> [Activity list]
1. Please list every character string assigned to y in the R vectors excerpt.
2. Write the next part of the R vectors excerpt, starting right after its last line.
━━ Excerpt
List	Container object to hold other data	list()	as.list()	is.list()

17.4.1 Vectors

Vectors are a one-dimensional array. Instead of storing a single piece of information, you can provide a set of values or character strings. Note that all data components must be of the same type (for example, numeric, character, or logical); you cannot mix data types in a vector. This is different from some other programming languages. In the example, we have created objects to store numeric (x), character (y), and logical (z) data. Vectors that store only a single piece of data or a constant are called scalars; however, they are treated the same as vectors in R, so it is not necessary to make this distinction.

The c(), or combine, function is used to combine pieces of data into a single vector. It is one of the most commonly used functions in R, so you’ll get used to seeing it and using it.

x <- c(1, 2, 3, 4, 5,6, 7)
y <- c("GIS", "Spatial", "Analytics", "R", "Data Science", "Remote Sensing")
z <- c(TRUE, FALSE, TRUE, TRUE, FALSE)
print(x)

[1] 1 2 3 4 5 6 7

print(y)

[1] "GIS"            "Spatial"        "Analytics"      "R"
━━━━
━━ Records supplied
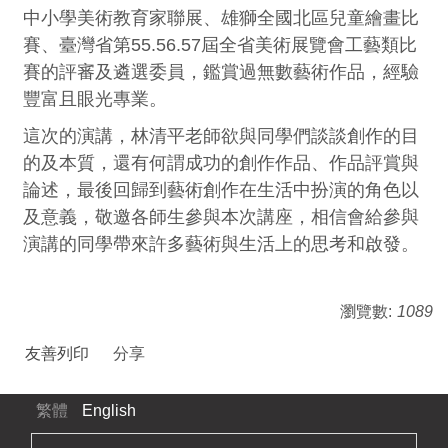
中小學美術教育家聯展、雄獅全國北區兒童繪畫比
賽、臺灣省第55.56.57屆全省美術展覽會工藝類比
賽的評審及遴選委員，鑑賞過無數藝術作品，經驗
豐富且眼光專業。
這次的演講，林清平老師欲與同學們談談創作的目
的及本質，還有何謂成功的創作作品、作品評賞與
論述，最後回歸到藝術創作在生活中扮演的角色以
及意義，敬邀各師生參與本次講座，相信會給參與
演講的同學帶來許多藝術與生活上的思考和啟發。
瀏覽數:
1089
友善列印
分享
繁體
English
━━━━
━━ Records supplied
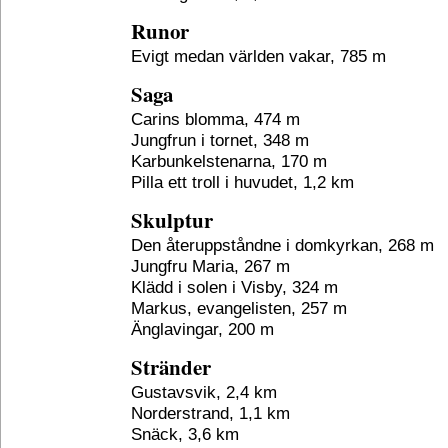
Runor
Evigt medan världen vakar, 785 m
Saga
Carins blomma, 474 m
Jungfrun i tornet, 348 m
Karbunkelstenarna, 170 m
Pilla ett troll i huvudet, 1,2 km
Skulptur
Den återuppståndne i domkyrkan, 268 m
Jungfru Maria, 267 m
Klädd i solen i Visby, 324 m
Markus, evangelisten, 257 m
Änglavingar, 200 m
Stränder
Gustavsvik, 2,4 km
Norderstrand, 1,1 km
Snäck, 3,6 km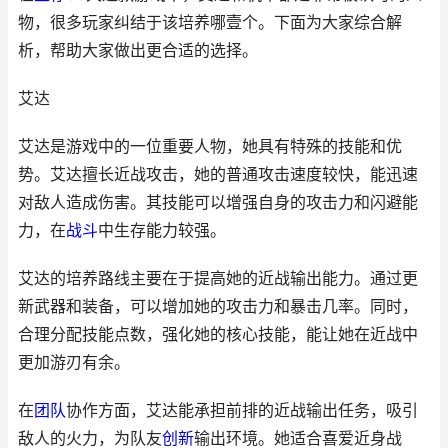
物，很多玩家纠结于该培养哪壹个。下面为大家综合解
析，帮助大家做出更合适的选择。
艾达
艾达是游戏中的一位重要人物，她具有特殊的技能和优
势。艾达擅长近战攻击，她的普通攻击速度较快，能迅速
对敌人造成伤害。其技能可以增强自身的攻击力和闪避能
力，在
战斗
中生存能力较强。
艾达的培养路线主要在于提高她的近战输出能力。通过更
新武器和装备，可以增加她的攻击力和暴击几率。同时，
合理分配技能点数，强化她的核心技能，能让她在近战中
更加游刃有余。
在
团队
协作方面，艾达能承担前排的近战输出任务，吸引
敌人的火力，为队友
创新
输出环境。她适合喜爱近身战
━━━━
━━ Records supplied
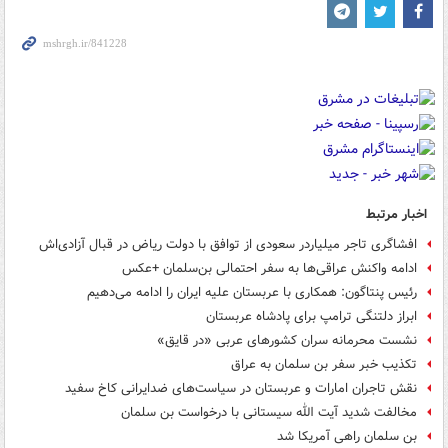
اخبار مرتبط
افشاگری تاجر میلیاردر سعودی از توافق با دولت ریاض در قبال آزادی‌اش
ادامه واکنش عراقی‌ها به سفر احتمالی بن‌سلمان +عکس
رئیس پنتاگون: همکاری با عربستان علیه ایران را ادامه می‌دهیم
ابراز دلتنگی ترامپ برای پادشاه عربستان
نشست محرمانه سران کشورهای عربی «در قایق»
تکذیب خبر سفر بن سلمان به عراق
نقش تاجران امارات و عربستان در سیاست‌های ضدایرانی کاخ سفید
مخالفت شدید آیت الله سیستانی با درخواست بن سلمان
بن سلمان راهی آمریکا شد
━━━━
> [Written answers]
1. "GIS", "Spatial", "Analytics", "R", "Data Science", "Remote Sensing"

2.
[5] "Data Science"   "Remote Sensing"

print(z)

[1]  TRUE FALSE  TRUE  TRUE FALSE

To extract specific pieces of data, you can use square bracket notation. R starts indexing at 1 as opposed to 0, which is more common in other programming languages, such as Python and JavaScript. To call a single data element, just call the index in the square brackets. You can also call a range of contiguous values by calling the index range and using a colon. When doing so, the data points at the start and end index will be included in the subset along with all data points between them. In other languages it is common to not include the value at the last provided index. If you want to call discontinuous data points, you can use the c() function and provide a list of indices.

print(y[2])

[1] "Spatial"

print(y[3:5])

[1] "Analytics"    "R"            "Data Science"

print(y[c(1, 3, 5)])

[1] "GIS"          "Analytics"    "Data Science"

print(y[c(1, 3:6)])

[1] "GIS"            "Analytics"      "R"              "Data Science"  
[5] "Remote Sensing"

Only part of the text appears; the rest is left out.